Retrospective data suggests no difference between gem-cis and MVAC.

 

MVAC

Methotrexate

  • Inhibits dihydrofolate reductase -> reducing purine formation inhibiting DNA synthesis
  • Myelosuppression, pulmonary fibrosis, hepatotoxicity, nephrotoxicity, mucositis

Vinblastine

  • Vinka alkaloid which is a microtubule inhibitor
  • Neurotoxicity, ileus, bronchospasm, uric acid nephropathy

Doxorubicin (Adriamycin)

  • Anthracycline which is a topoisomerase inhibitor
  • Cardiac toxicity, myelosuppression

Cisplatin

  • Platinum based agent causing DNA cross-linking
  • Nephrotoxicity, peripheral neuropathy, ototoxicity/tinnitus, myelosuppression, heart failure

 

Dose dense (ddMVAC) has been adapted from metastatic treatment and used in the neoadjuvant setting.

  • Better tolerated
  • Cycled every 2 weeks (cf. 4 week cycles standard MVAC), quicker cystectomy
  • Potentially better efficacy

 

Gem-cis

Gemcitabine

  • Incorporated into DNA and directly inhibits DNA synthesis
  • Associated with myelosuppression

 

Gem-cis is less toxic than traditional MVAC. 4 x 3 week cycles.

 

VESPER trial 2022 (ddMVAC 6 cycles vs gem-cis 4 cycles, 88 % neoadjuvant)

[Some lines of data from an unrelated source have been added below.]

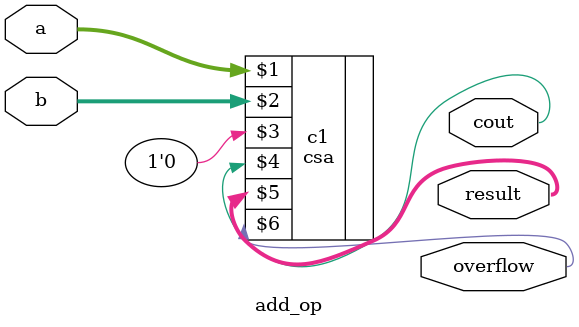
<source format=v>
module add_op(a,b,cout,result,overflow);
   input [31:0] a, b;
   output [31:0] result;
   output cout, overflow;
	
   csa c1(a,b,1'b0,cout,result,overflow);
	
endmodule

</source>
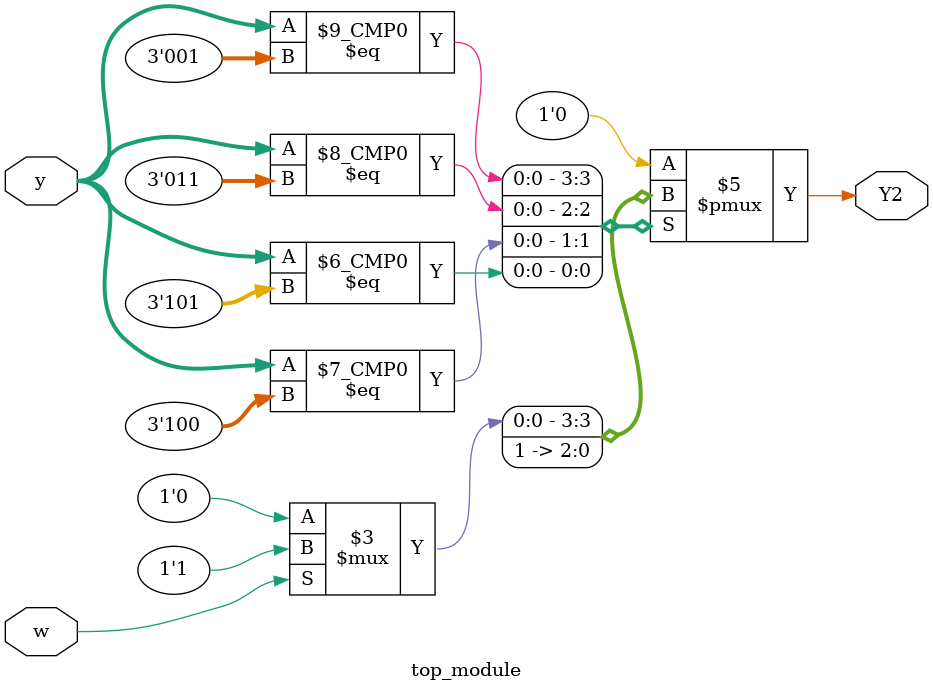
<source format=sv>
module top_module(
    input [3:1] y,
    input w,
    output reg Y2);
    
    // Define states for readability
    parameter A = 3'b000;
    parameter B = 3'b001;
    parameter C = 3'b010;
    parameter D = 3'b011;
    parameter E = 3'b100;
    parameter F = 3'b101;

    always @(*) begin
        case (y)
            A: Y2 = 1'b0; // y[2] is 0 in state A
            B: Y2 = (w == 1'b0) ? 1'b0 : 1'b1;
            C: Y2 = 1'b0; // y[2] is 0 in state C
            D: Y2 = 1'b1; // y[2] is 1 in state D
            E: Y2 = 1'b1; // y[2] is 1 in state E
            F: Y2 = 1'b1; // y[2] is 1 in state F
            default: Y2 = 1'b0; // Default case to avoid latches
        endcase
    end

endmodule

</source>
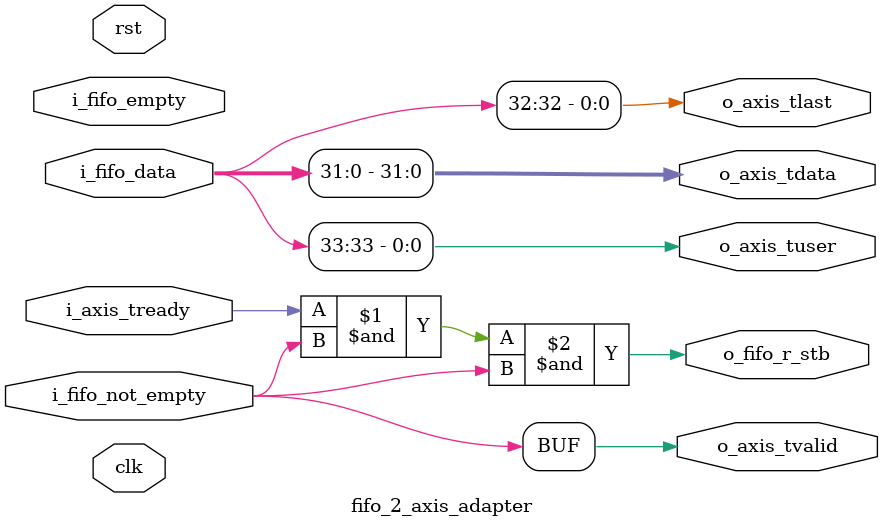
<source format=v>
/*
Distributed under the MIT license.
Copyright (c) 2021 Dave McCoy (dave.mccoy@cospandesign.com)

Permission is hereby granted, free of charge, to any person obtaining a copy of
this software and associated documentation files (the "Software"), to deal in
the Software without restriction, including without limitation the rights to
use, copy, modify, merge, publish, distribute, sublicense, and/or sell copies
of the Software, and to permit persons to whom the Software is furnished to do
so, subject to the following conditions:

The above copyright notice and this permission notice shall be included in all
copies or substantial portions of the Software.

THE SOFTWARE IS PROVIDED "AS IS", WITHOUT WARRANTY OF ANY KIND, EXPRESS OR
IMPLIED, INCLUDING BUT NOT LIMITED TO THE WARRANTIES OF MERCHANTABILITY,
FITNESS FOR A PARTICULAR PURPOSE AND NONINFRINGEMENT. IN NO EVENT SHALL THE
AUTHORS OR COPYRIGHT HOLDERS BE LIABLE FOR ANY CLAIM, DAMAGES OR OTHER
LIABILITY, WHETHER IN AN ACTION OF CONTRACT, TORT OR OTHERWISE, ARISING FROM,
OUT OF OR IN CONNECTION WITH THE SOFTWARE OR THE USE OR OTHER DEALINGS IN THE
SOFTWARE.
*/

/*
 * Author:
 * Description:
 *
 * Changes:     Who?    What?
 *  XX/XX/XXXX  XXX     XXXX
 */

`timescale 1ps / 1ps
`default_nettype none

module fifo_2_axis_adapter #(
  parameter AXIS_DATA_WIDTH     = 32,
  parameter AXIS_KEEP_WIDTH     = (AXIS_DATA_WIDTH / 8),
  parameter FIFO_DATA_WIDTH     = AXIS_DATA_WIDTH + 1 + 1 //Space for data, user, last
)(
  input                                 clk,
  input                                 rst,

  input       [FIFO_DATA_WIDTH - 1: 0]  i_fifo_data,
  output                                o_fifo_r_stb,
  input                                 i_fifo_empty,
  input                                 i_fifo_not_empty,

  output                                o_axis_tuser,
  output      [AXIS_DATA_WIDTH - 1: 0]  o_axis_tdata,
  output                                o_axis_tvalid,
  input                                 i_axis_tready,
  output                                o_axis_tlast
);
//local parameters
//Registers/Wires
//Submodules
//Asynchronous Logic
assign o_axis_tuser   = i_fifo_data[(FIFO_DATA_WIDTH - 1)];
assign o_axis_tlast   = i_fifo_data[(FIFO_DATA_WIDTH - 2)];
assign o_axis_tdata   = i_fifo_data[(FIFO_DATA_WIDTH - 3) : 0];
assign o_axis_tvalid  = i_fifo_not_empty;
assign o_fifo_r_stb   = i_axis_tready & o_axis_tvalid & i_fifo_not_empty;
//Synchronous Logic

endmodule

</source>
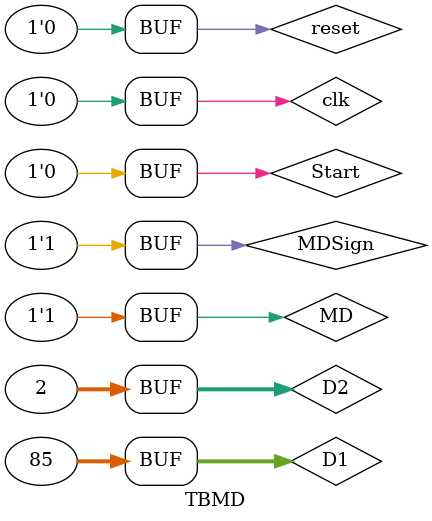
<source format=v>
`timescale 1ns / 1ps


module TBMD;

	// Inputs
	reg clk;
	reg reset;
	reg [31:0] D1;
	reg [31:0] D2;
	reg Start;
	reg MDSign;
	reg MD;

	// Outputs
	wire Busy;
	wire signed [31:0] HI;
	wire signed [31:0] LO;

	// Instantiate the Unit Under Test (UUT)
	MD uut (
		.clk(clk), 
		.reset(reset), 
		.D1(D1), 
		.D2(D2), 
		.Start(Start), 
		.MDSign(MDSign), 
		.MD(MD), 
		.Busy(Busy), 
		.HI(HI), 
		.LO(LO)
	);

	initial begin
		// Initialize Inputs
		clk = 0;
		reset = 0;
		D1 = 0;
		D2 = 0;
		Start = 0;
		MDSign = 1;
		MD = 1;

		D1 = 85;
		D2 = 2;
		// Wait 100 ns for global reset to finish
		#100;
        
		// Add stimulus here

	end
      
endmodule


</source>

  • Similar ypT0 rates (36 and 42 %)
  • Progression free survival better for ddMAVC at 3 years (only in neoadj subgroup) cf. gem-cis
  • More side effects for ddMVAC (asthenia, GIT)
  • Less patients completed planned ddMVAC (60 %) cf. gem-cis (84 %)

 

Key ineligibilities for cisplatin:

  • Performance status
  • Nephrotoxicity (traditionally eGFR > 60 required, may be able to split dose)
  • Heart failure (need significant fluid loads during treatment)
  • Neurotoxicity / hearing loss / tinnitus
  • Peripheral neuropathy

 

When to restage?

Prior to cystectomy – generally repeat CT after chemo and before cystectomy to ensure no progression.